> ASSIGNMENT
Print the records exactly as written, and let no picture into the answer.

[RECORDS SHOWN — start]

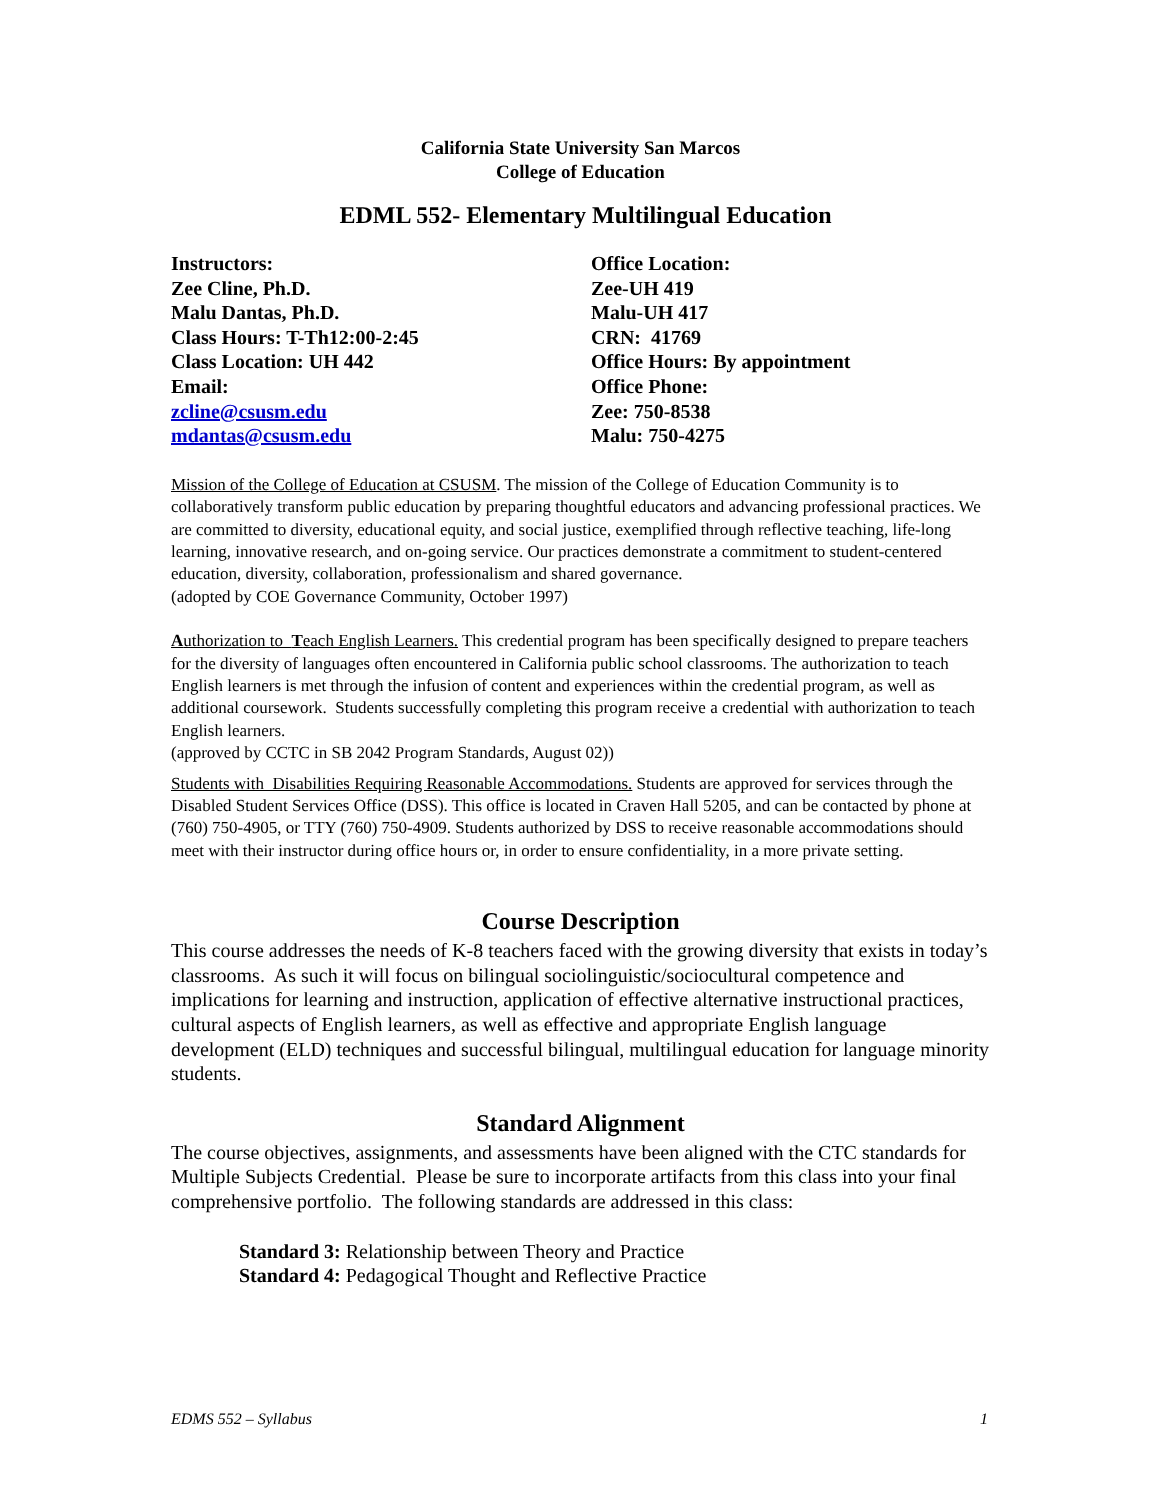California State University San Marcos
College of Education
EDML 552- Elementary Multilingual Education
Instructors:
Zee Cline, Ph.D.
Malu Dantas, Ph.D.
Class Hours: T-Th12:00-2:45
Class Location: UH 442
Email:
zcline@csusm.edu
mdantas@csusm.edu
Office Location:
Zee-UH 419
Malu-UH 417
CRN: 41769
Office Hours: By appointment
Office Phone:
Zee: 750-8538
Malu: 750-4275
Mission of the College of Education at CSUSM. The mission of the College of Education Community is to collaboratively transform public education by preparing thoughtful educators and advancing professional practices. We are committed to diversity, educational equity, and social justice, exemplified through reflective teaching, life-long learning, innovative research, and on-going service. Our practices demonstrate a commitment to student-centered education, diversity, collaboration, professionalism and shared governance.
(adopted by COE Governance Community, October 1997)
Authorization to Teach English Learners. This credential program has been specifically designed to prepare teachers for the diversity of languages often encountered in California public school classrooms. The authorization to teach English learners is met through the infusion of content and experiences within the credential program, as well as additional coursework. Students successfully completing this program receive a credential with authorization to teach English learners.
(approved by CCTC in SB 2042 Program Standards, August 02))
Students with Disabilities Requiring Reasonable Accommodations. Students are approved for services through the Disabled Student Services Office (DSS). This office is located in Craven Hall 5205, and can be contacted by phone at (760) 750-4905, or TTY (760) 750-4909. Students authorized by DSS to receive reasonable accommodations should meet with their instructor during office hours or, in order to ensure confidentiality, in a more private setting.
Course Description
This course addresses the needs of K-8 teachers faced with the growing diversity that exists in today’s classrooms. As such it will focus on bilingual sociolinguistic/sociocultural competence and implications for learning and instruction, application of effective alternative instructional practices, cultural aspects of English learners, as well as effective and appropriate English language development (ELD) techniques and successful bilingual, multilingual education for language minority students.
Standard Alignment
The course objectives, assignments, and assessments have been aligned with the CTC standards for Multiple Subjects Credential. Please be sure to incorporate artifacts from this class into your final comprehensive portfolio. The following standards are addressed in this class:
Standard 3: Relationship between Theory and Practice
Standard 4: Pedagogical Thought and Reflective Practice
EDMS 552 – Syllabus 1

[RECORDS SHOWN — finish]

> OUTPUT FOR THIS TASK
California State University San Marcos
College of Education
EDML 552- Elementary Multilingual Education
Instructors:
Zee Cline, Ph.D.
Malu Dantas, Ph.D.
Class Hours: T-Th12:00-2:45
Class Location: UH 442
Email:
zcline@csusm.edu
mdantas@csusm.edu
Office Location:
Zee-UH 419
Malu-UH 417
CRN: 41769
Office Hours: By appointment
Office Phone:
Zee: 750-8538
Malu: 750-4275
Mission of the College of Education at CSUSM. The mission of the College of Education Community is to collaboratively transform public education by preparing thoughtful educators and advancing professional practices. We are committed to diversity, educational equity, and social justice, exemplified through reflective teaching, life-long learning, innovative research, and on-going service. Our practices demonstrate a commitment to student-centered education, diversity, collaboration, professionalism and shared governance.
(adopted by COE Governance Community, October 1997)
Authorization to Teach English Learners. This credential program has been specifically designed to prepare teachers for the diversity of languages often encountered in California public school classrooms. The authorization to teach English learners is met through the infusion of content and experiences within the credential program, as well as additional coursework. Students successfully completing this program receive a credential with authorization to teach English learners.
(approved by CCTC in SB 2042 Program Standards, August 02))
Students with Disabilities Requiring Reasonable Accommodations. Students are approved for services through the Disabled Student Services Office (DSS). This office is located in Craven Hall 5205, and can be contacted by phone at (760) 750-4905, or TTY (760) 750-4909. Students authorized by DSS to receive reasonable accommodations should meet with their instructor during office hours or, in order to ensure confidentiality, in a more private setting.
Course Description
This course addresses the needs of K-8 teachers faced with the growing diversity that exists in today’s classrooms. As such it will focus on bilingual sociolinguistic/sociocultural competence and implications for learning and instruction, application of effective alternative instructional practices, cultural aspects of English learners, as well as effective and appropriate English language development (ELD) techniques and successful bilingual, multilingual education for language minority students.
Standard Alignment
The course objectives, assignments, and assessments have been aligned with the CTC standards for Multiple Subjects Credential. Please be sure to incorporate artifacts from this class into your final comprehensive portfolio. The following standards are addressed in this class:
Standard 3: Relationship between Theory and Practice
Standard 4: Pedagogical Thought and Reflective Practice
EDMS 552 – Syllabus 1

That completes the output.